While image captioning provides isolated descriptions for individual images, and video captioning offers one single narrative for an entire video clip, our work explores an important middle ground: progress-aware video captioning at the frame level. This novel task aims to generate temporally fine-grained captions that not only accurately describe each frame but also capture the subtle progression of actions throughout a video sequence. Despite the strong capabilities of existing leading vision language models, they often struggle to discern the nuances of frame-wise differences. To address this, we propose ProgressCaptioner, a captioning model designed to capture the fine-grained temporal dynamics within an action sequence. Alongside, we develop the FrameCap dataset to support training and the FrameCapEval benchmark to assess caption quality. The results demonstrate that ProgressCaptioner significantly surpasses leading captioning models, producing precise captions that accurately capture action progression and set a new standard for temporal precision in video captioning.
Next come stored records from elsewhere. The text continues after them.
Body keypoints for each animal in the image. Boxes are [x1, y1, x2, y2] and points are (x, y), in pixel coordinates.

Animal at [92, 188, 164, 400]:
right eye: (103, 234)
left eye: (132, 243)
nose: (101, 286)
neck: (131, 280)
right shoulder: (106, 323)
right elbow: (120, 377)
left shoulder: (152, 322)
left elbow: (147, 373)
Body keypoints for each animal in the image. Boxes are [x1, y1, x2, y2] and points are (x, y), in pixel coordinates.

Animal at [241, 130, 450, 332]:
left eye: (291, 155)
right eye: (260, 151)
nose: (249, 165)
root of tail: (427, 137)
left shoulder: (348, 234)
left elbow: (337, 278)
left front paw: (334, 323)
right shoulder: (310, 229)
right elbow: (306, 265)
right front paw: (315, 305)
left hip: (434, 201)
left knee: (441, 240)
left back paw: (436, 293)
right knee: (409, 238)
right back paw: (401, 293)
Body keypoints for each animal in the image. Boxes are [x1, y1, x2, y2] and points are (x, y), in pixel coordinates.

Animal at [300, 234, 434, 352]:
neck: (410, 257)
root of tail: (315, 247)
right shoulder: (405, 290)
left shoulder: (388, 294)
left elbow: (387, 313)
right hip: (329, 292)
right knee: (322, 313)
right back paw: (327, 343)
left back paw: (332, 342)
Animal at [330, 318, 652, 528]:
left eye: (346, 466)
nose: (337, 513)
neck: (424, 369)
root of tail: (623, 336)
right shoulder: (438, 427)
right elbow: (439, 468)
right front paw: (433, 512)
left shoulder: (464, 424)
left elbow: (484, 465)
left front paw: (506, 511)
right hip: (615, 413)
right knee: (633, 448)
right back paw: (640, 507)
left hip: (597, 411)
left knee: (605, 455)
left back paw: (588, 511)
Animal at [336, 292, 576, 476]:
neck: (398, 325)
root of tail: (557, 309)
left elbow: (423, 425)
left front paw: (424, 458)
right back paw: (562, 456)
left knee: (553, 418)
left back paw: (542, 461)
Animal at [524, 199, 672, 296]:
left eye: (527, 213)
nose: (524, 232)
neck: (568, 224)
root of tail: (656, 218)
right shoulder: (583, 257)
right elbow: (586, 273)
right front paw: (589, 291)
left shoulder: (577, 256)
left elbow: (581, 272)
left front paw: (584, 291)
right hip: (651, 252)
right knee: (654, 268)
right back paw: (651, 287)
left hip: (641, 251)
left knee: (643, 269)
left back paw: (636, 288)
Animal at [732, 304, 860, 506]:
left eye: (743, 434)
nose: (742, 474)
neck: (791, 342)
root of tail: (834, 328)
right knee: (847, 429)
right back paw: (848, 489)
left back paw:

Finally, we showcase practical applications of our approach, specifically in aiding keyframe selection and advancing video understanding, highlighting its broad utility.

Paper Structure

This paper contains 23 sections, 20 figures, 4 tables.

Figures (20)

  • Figure 1: We propose progress-aware video frame captioning (bottom), which aims to generate a sequence of captions that capture the temporal dynamics within a video. Unlike traditional image and video captioning (top) that focus on broad event-level descriptions, our task delves into the detailed, progressive dynamics of an action, necessitating precise, temporally fine-grained capabilities. Blue text highlights how the progress-aware captions build successively on the earlier content to highlight what is changing.
  • Figure 2: Use cases of video frame captioning: finer-grained captions enable detailed, step-by-step guidance for daily tasks.
  • Figure 3: Issues of existing VLMs in video frame captioning: (1) Lack of temporal granularity. See captions for frames 2 and 3, produced by Gemini-1.5-Pro (row 2), which fail to distinguish subtle differences between the frames. (2) Temporal hallucination. See frame 2's caption produced by GPT-4o (row 1), which inaccurately suggests progression that is not visible.
  • Figure 4: Captioning outcomes using Gemini-1.5-Pro reid2024gemini.
  • Figure 5: Framework of ProgressCaptioner, designed in two stages. In Stage-I, we prepare frame pairs and generate corresponding caption pairs using multiple VLMs. Each pair undergoes our designed progression detection and caption matching evaluations, to decide if they are selected for model supervised fine-tuning or rejected, with the latter contributing to preference data to aid in model preference learning. The Stage-I model training then proceeds using this collected data. In Stage-II, the trained stage-I model labels frame sequences with a two-frame sliding window, in conjunction with other VLMs. These sequences are again assessed through progression detection and caption matching to classify them as selected or rejected. All collected data from both stages contribute to the final training of ProgressCaptioner.